Niccolo Rising is a slower burner than The Game of Kings, and Nicholas, when we first meet him as the large, clumsy, cheerful apprentice Claes, is less immediately attractive than Lymond, althogh it quickly becomes clear that there is a great deal more to him than meets the eye, and his cheerful approach to life is a nice change from Lymond's epic manpain. The large supporting cast includes a number of interesting and likeable characters (I particularly like Marian de Charetty) as well as a few interesting and definitely unlikeable ones and some who are just interesting and ambiguous. I enjoyed the setting, and having discovered a previously unsuspected fascination with trade history while reading The Ringed Castle I loved the setting and the background detail of the world of 15th-century merchants and bankers. The plot doesn't seem to twist and turn as much as the Lymond plots do, but I think that may actually be deceptive as the last fifty pages or so turn quite a lot of things on their heads.
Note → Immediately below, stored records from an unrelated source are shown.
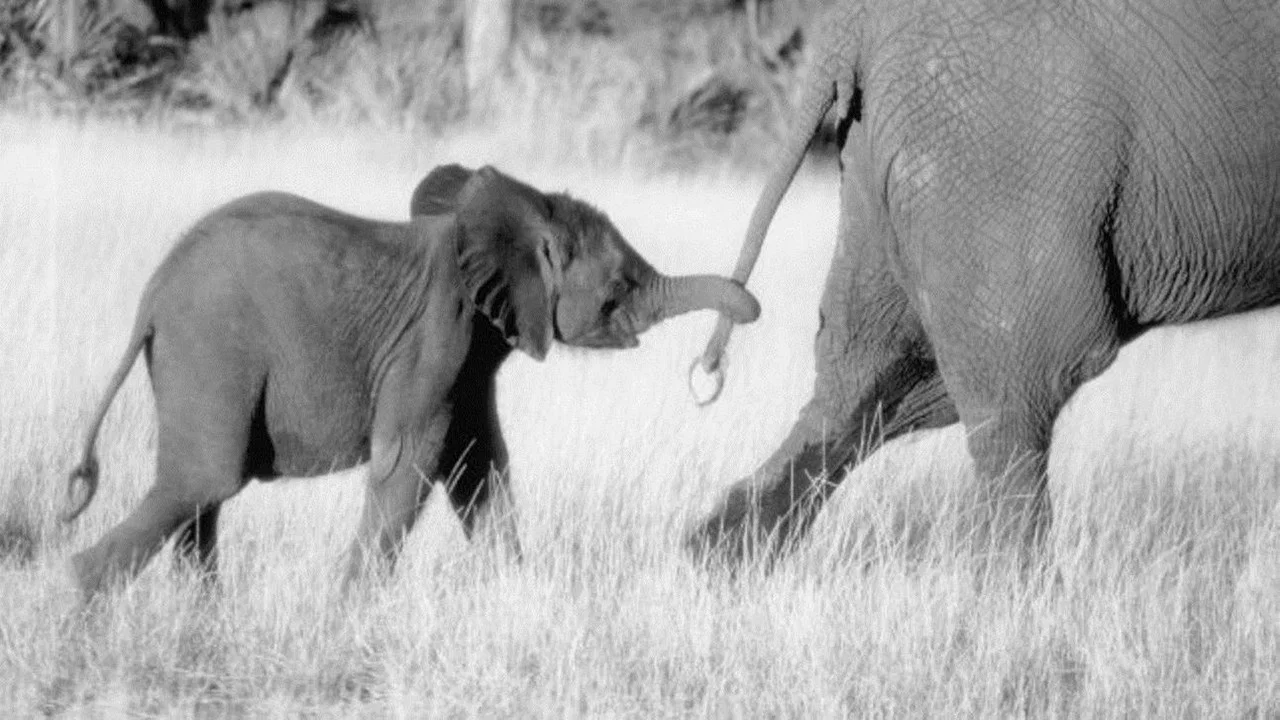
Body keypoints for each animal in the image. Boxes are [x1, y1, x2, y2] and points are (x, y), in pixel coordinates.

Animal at [62, 164, 760, 599]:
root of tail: (152, 296)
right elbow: (410, 461)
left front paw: (512, 598)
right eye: (621, 288)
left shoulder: (474, 352)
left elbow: (481, 466)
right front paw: (346, 617)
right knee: (205, 480)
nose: (709, 369)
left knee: (199, 492)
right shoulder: (435, 335)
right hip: (213, 345)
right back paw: (80, 599)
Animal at [687, 0, 1280, 565]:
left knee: (871, 374)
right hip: (995, 151)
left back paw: (720, 557)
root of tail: (855, 22)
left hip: (891, 166)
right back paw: (1024, 591)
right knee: (1018, 386)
I think the main difference to The Game of Kings is that that is a book that can stand on its own, presumably because when Dunnett wrote it she had no idea whether it could be published, let alone that it would be the start of a series, whereas by the time she came to Niccolo she was an established author, and Niccolo Rising very definitely feels like the first act of a much longer story. I'm looking forward to reading the others, in time, and I suspect that I'll like the Claes of the first book better when I know more of the later Nicholas.